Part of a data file
----

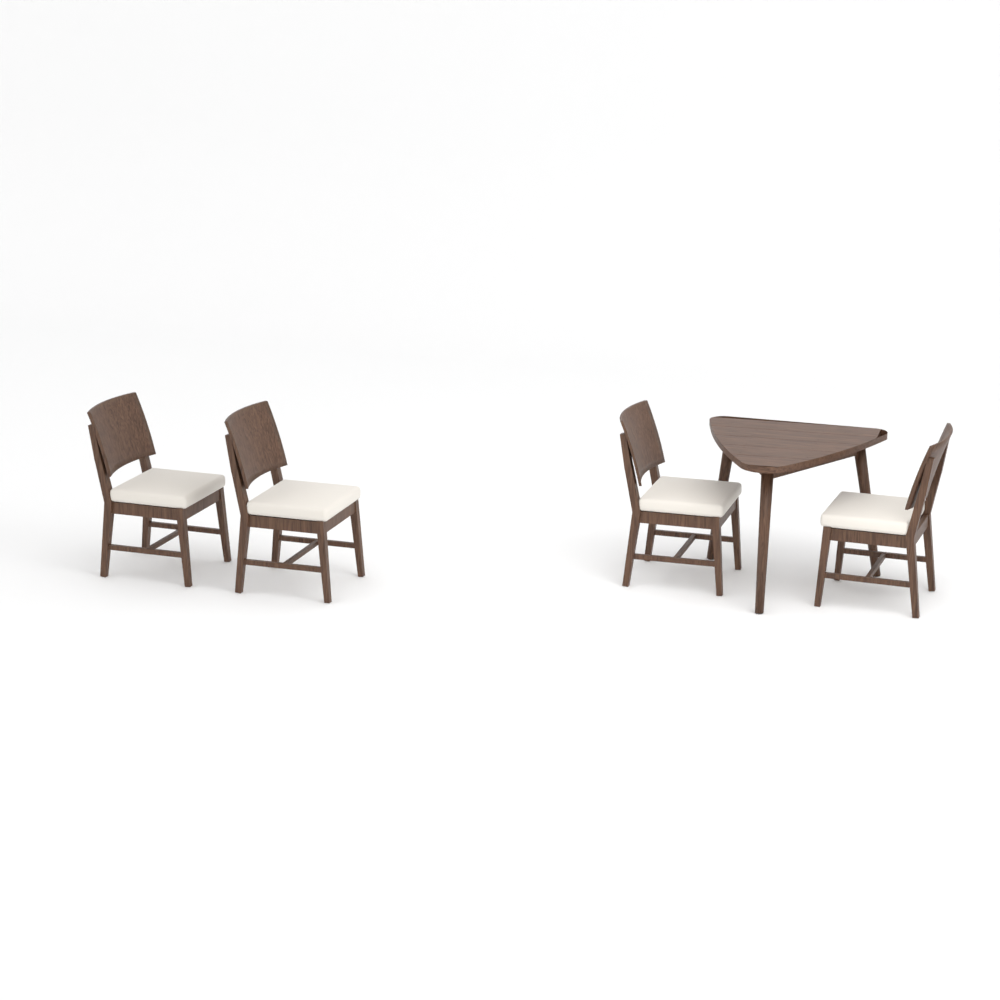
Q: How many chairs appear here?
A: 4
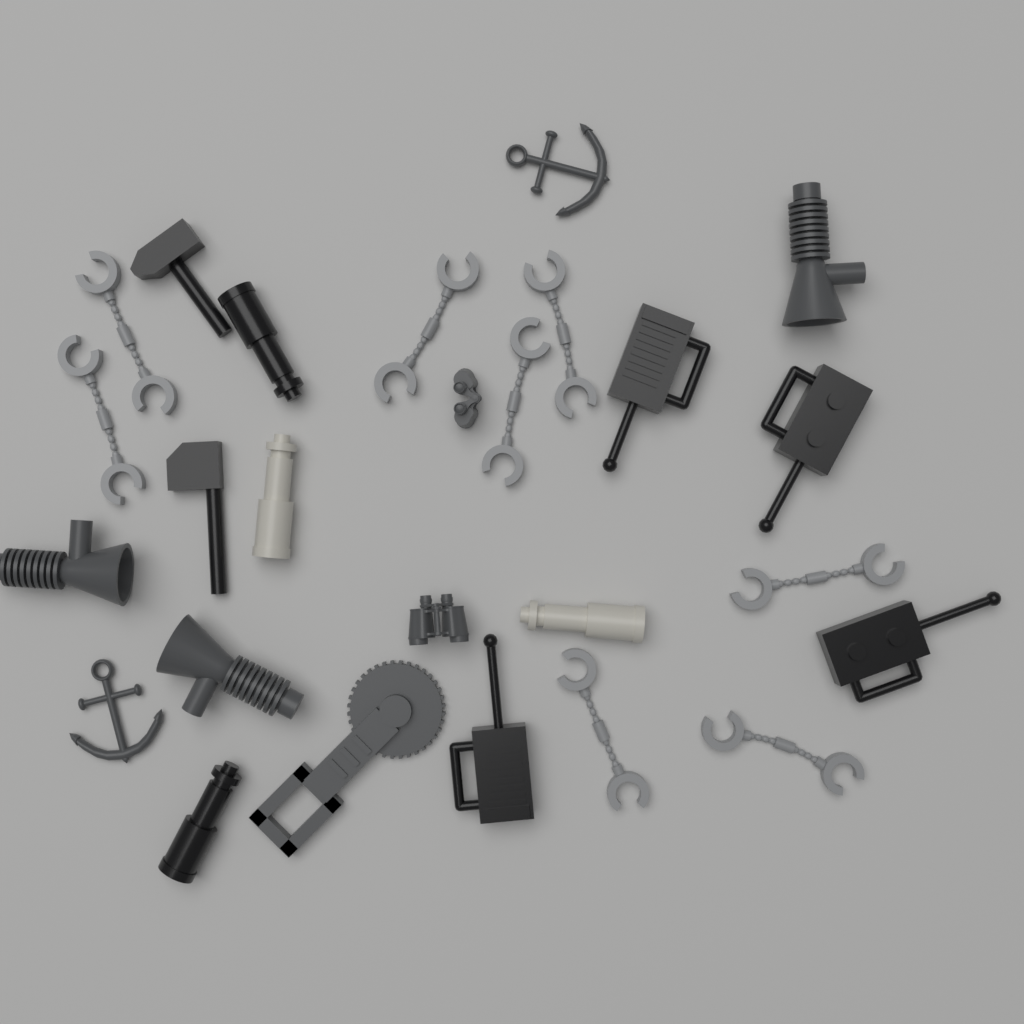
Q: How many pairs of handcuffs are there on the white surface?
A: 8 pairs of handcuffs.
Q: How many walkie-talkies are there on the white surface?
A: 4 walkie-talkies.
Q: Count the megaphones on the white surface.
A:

----

- DO THIS
Render the records above as a JSON list of strings, one string per line and with no blank lines. Leave the pictures out.

- EXERCISE RESPONSE
[
  "Q: How many chairs appear here?",
  "A: 4",
  "Q: How many pairs of handcuffs are there on the white surface?",
  "A: 8 pairs of handcuffs.",
  "Q: How many walkie-talkies are there on the white surface?",
  "A: 4 walkie-talkies.",
  "Q: Count the megaphones on the white surface.",
  "A:"
]